Series review: Sharpe

This week’s guest article is written by Count Numbers!

About two weeks ago I stopped being able to sleep. I could fall asleep fine, but I’d wake up every ninety minutes. Essentially I’ve just come out of about twelve days surviving on naps.

Don’t want to dwell on this too much, but it’s been hell. Mind and body both started shutting down. Two weeks is a long time for injuries to not heal, and by yesterday morning I actually forgot my own name. But I managed to haul myself to a doctor, and I’m doing better.

To make a long story short, inside me there are two wolves. One is chomping and snarling at the fact I haven’t been able to work that entire time, and the other is just as fierce that I need to rest and recover.

They’ve come to an uneasy compromise over a Sharpe DVD boxset.

I have a thing for a man in 18th century uniform.

The compromise is simple. I get to write a great piece for you, and it doesn’t feel like work. Talking about Sharpe is effortless. What I really want to talk about is how its low-budget production actually enhances the show, and how cheap cameras can actually change the moral of a story. But before I can do that, I have to explain the entire history of eighteenth century warfare.
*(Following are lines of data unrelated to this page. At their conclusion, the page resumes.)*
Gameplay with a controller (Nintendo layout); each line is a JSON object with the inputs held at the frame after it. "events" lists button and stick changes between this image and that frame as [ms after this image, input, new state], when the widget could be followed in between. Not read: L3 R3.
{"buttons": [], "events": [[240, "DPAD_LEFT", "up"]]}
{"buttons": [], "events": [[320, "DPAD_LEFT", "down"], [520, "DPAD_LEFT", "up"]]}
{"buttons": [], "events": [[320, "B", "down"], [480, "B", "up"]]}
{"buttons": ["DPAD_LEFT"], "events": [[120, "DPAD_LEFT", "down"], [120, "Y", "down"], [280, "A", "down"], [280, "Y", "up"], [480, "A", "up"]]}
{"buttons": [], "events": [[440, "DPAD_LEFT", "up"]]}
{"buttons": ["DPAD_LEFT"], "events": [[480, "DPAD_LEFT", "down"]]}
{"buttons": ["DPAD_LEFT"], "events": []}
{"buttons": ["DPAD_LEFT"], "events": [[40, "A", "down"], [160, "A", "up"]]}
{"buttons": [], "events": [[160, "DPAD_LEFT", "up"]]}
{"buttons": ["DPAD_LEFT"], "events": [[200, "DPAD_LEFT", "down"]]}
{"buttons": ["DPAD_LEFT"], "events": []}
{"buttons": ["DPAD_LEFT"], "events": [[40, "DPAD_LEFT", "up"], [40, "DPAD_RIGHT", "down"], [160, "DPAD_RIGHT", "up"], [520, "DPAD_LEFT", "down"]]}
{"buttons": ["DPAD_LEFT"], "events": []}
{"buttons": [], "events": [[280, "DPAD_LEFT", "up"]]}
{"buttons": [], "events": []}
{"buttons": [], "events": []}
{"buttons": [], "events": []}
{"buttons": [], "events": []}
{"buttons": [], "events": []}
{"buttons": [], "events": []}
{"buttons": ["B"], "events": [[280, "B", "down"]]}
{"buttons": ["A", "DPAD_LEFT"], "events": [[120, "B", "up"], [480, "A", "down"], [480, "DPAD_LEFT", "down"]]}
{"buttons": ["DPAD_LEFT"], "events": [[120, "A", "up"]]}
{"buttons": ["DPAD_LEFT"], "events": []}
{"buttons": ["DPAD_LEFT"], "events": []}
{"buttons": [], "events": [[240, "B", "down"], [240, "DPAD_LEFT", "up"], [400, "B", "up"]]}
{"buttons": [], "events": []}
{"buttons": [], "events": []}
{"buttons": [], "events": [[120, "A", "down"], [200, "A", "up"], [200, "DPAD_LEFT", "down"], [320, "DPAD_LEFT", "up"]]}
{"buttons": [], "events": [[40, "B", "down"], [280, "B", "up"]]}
Sharpe is a series named for its protagonist, Richard Sharpe, a rifleman under the Duke of Wellington. The books start with Sharpe as a musketeer, but the TV series skips straight to him being one of Wellington’s famous “Green Jackets” – light infantrymen who used cover, moved on their own initiative, picked their own targets, and actually aimed before they shot.

That is to say, Sharpe’s an action hero, but he’s clearing a very low bar. He’s basically Rambo, if all it took to be Rambo was being able to shoot a guy before he could walk across a field at you.

The Napoleonics are a truly insane period for warfare, see. There’s a reason battles were fought the way they were, with long lines of men walking within spitting distance of each other before drawing their firearms point blank. Muskets could be perfectly accurate, in the right hands, but army doctrine focused entirely on rate of fire, before charging with bayonets. Aiming was missing the point.

Napoleon himself focused on cavalry, artillery and grenadiers – that was his genius. Superior artillery would force the enemy into engaging the French in entrenched positions. The French line infantry would hold the enemy in place while the artillery did its work. Grenadiers would then storm the shaken lines, causing a panicked retreat, and fleeing soldiers would be cut down by cavalry.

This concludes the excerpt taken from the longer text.